— Problem statement —
Print the lines of the records exactly, from the line containing "locality: Etat du Mississippi." through the line containing "collector number: 588", including both of those lines.

— Source material —
Begin
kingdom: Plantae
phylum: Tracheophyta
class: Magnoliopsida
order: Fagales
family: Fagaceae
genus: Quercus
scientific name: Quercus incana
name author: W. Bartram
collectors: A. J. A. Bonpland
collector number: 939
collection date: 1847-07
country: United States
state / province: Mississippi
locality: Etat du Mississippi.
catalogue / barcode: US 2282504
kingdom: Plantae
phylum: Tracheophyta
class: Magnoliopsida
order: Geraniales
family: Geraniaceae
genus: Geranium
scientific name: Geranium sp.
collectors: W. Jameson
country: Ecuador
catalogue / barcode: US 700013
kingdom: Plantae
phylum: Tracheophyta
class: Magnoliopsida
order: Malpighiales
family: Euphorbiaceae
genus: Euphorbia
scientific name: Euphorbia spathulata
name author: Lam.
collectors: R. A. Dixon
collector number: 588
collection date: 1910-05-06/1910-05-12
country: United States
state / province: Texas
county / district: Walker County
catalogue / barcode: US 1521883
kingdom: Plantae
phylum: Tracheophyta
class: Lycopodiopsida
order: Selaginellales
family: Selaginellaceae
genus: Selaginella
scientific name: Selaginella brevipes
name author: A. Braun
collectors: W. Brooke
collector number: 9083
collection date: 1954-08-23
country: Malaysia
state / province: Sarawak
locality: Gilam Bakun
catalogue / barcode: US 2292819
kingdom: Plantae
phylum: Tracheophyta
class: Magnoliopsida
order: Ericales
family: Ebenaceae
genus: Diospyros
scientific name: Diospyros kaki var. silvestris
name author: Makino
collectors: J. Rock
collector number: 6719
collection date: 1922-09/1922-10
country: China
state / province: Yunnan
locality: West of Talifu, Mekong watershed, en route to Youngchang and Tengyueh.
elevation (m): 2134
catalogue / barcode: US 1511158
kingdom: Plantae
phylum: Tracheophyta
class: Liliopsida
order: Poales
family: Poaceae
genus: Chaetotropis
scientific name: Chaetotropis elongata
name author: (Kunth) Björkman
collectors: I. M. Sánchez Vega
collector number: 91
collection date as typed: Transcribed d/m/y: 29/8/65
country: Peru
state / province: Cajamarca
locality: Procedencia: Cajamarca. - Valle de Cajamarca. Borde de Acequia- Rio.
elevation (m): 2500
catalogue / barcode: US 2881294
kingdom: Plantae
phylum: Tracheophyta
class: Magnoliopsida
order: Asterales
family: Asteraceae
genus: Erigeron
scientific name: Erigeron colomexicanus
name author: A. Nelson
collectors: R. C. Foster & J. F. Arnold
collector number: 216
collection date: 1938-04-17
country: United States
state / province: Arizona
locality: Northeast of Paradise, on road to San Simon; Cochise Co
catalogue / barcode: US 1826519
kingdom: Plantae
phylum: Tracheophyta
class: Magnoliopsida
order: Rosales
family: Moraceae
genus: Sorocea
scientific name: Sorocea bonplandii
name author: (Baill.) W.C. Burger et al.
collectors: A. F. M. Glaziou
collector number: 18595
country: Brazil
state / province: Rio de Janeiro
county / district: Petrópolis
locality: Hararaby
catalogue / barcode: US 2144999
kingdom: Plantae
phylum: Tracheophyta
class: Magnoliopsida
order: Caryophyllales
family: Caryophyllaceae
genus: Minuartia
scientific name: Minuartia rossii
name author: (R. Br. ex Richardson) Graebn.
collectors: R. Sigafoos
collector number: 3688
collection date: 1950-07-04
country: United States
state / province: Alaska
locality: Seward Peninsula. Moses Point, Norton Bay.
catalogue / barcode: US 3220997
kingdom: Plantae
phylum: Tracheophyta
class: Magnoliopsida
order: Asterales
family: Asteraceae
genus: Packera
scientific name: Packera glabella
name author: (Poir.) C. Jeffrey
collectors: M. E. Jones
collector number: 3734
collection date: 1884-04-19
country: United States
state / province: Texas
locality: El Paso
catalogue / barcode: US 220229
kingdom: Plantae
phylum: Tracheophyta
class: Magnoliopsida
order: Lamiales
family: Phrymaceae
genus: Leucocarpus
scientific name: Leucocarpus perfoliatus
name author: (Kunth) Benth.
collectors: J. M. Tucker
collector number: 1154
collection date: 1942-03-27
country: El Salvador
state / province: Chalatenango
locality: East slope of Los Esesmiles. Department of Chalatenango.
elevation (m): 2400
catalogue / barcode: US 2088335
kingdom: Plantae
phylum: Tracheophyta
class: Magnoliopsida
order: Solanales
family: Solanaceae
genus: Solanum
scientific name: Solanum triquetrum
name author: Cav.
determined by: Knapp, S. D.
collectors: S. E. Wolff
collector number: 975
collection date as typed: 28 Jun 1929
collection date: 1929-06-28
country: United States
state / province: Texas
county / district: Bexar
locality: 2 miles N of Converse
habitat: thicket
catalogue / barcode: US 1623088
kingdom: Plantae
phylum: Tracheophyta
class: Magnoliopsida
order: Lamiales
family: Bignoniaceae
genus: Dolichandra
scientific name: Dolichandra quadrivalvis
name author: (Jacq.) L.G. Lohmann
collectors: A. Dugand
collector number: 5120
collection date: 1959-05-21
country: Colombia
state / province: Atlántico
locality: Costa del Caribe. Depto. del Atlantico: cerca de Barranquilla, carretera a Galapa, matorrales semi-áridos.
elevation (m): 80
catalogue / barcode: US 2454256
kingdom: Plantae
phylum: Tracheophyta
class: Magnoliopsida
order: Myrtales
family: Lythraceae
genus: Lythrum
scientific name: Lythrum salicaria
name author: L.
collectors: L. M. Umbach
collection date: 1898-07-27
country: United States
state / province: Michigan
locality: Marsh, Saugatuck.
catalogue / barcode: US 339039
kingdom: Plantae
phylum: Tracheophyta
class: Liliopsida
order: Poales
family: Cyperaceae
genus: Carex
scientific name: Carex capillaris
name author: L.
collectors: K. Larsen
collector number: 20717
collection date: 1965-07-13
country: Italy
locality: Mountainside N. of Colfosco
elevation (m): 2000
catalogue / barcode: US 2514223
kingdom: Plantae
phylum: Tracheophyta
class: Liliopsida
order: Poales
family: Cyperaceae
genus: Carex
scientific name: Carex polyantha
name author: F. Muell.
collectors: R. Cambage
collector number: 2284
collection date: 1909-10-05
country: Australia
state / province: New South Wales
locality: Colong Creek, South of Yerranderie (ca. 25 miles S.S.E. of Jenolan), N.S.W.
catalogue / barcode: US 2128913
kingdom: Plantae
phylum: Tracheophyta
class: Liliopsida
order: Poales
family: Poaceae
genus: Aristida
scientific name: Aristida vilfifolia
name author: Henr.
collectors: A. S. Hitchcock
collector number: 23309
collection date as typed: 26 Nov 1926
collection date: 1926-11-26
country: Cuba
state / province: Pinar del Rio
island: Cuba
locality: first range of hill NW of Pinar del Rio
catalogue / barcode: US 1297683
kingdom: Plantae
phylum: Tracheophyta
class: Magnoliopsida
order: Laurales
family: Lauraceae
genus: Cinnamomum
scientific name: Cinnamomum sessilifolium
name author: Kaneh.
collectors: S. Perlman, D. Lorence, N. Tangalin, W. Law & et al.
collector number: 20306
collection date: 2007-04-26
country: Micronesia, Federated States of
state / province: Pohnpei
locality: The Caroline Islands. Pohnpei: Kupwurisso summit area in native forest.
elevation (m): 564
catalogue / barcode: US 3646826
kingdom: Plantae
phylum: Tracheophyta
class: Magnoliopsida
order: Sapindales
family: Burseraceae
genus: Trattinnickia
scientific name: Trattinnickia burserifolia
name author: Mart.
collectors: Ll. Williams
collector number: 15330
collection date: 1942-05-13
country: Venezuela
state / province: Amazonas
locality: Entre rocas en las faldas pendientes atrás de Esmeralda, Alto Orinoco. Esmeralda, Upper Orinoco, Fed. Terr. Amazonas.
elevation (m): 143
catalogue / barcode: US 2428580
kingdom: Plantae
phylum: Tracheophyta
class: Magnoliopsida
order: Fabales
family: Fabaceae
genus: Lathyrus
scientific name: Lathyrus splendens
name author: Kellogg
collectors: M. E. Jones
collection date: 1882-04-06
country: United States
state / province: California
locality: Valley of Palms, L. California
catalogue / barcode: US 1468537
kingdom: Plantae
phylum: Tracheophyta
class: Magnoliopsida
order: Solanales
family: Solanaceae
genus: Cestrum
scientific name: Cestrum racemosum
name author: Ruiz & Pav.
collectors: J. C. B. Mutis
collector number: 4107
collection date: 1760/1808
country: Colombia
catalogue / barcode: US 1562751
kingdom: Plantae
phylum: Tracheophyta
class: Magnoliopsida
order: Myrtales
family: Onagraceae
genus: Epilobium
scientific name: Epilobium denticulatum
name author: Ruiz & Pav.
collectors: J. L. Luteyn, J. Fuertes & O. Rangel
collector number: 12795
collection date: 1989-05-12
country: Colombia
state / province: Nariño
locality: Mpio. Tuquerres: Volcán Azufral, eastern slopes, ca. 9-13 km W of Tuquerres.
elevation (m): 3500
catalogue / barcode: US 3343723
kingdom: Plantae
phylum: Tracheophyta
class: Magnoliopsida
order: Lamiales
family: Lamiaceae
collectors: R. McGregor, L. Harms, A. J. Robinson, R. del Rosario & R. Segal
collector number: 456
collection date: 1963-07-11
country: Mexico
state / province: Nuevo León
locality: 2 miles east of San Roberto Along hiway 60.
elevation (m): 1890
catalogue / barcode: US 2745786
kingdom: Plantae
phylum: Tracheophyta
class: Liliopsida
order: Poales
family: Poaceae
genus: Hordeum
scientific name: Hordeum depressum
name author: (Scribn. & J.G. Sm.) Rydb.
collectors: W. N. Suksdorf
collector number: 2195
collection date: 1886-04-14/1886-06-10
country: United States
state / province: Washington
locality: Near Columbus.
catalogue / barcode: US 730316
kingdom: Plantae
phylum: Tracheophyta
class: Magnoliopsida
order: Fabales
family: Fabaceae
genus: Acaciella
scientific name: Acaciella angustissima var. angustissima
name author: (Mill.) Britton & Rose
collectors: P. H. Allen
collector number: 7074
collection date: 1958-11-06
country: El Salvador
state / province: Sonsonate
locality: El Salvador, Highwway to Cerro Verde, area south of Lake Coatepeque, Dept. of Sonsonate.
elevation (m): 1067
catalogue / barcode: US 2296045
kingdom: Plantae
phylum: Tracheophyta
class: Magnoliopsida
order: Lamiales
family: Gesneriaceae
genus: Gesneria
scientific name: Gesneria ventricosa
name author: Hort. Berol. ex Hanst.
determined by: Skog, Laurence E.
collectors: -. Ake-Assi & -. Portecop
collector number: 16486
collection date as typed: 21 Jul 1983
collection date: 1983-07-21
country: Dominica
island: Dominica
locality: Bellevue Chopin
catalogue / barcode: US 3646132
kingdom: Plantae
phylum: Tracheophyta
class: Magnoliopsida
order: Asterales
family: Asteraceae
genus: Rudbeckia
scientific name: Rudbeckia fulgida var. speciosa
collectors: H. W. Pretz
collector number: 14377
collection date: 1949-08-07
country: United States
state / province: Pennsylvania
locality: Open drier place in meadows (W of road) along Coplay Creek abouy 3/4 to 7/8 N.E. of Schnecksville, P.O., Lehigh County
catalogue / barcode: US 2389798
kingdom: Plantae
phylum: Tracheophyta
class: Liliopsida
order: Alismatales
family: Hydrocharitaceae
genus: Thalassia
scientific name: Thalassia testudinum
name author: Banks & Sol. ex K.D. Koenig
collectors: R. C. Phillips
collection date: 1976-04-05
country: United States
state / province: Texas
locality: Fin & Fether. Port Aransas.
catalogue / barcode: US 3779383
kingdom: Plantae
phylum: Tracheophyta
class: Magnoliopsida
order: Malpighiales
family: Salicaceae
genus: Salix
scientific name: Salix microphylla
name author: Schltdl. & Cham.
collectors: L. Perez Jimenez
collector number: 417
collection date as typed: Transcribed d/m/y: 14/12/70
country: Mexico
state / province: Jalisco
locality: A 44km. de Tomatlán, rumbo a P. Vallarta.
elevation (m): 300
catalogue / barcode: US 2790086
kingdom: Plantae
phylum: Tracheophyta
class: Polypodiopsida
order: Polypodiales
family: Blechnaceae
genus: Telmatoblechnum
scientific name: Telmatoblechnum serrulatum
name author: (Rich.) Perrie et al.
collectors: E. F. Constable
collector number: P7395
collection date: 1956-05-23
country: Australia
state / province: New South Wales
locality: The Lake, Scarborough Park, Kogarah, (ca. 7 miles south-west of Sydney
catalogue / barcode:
End
— Worked answer —
locality: Etat du Mississippi.
catalogue / barcode: US 2282504
kingdom: Plantae
phylum: Tracheophyta
class: Magnoliopsida
order: Geraniales
family: Geraniaceae
genus: Geranium
scientific name: Geranium sp.
collectors: W. Jameson
country: Ecuador
catalogue / barcode: US 700013
kingdom: Plantae
phylum: Tracheophyta
class: Magnoliopsida
order: Malpighiales
family: Euphorbiaceae
genus: Euphorbia
scientific name: Euphorbia spathulata
name author: Lam.
collectors: R. A. Dixon
collector number: 588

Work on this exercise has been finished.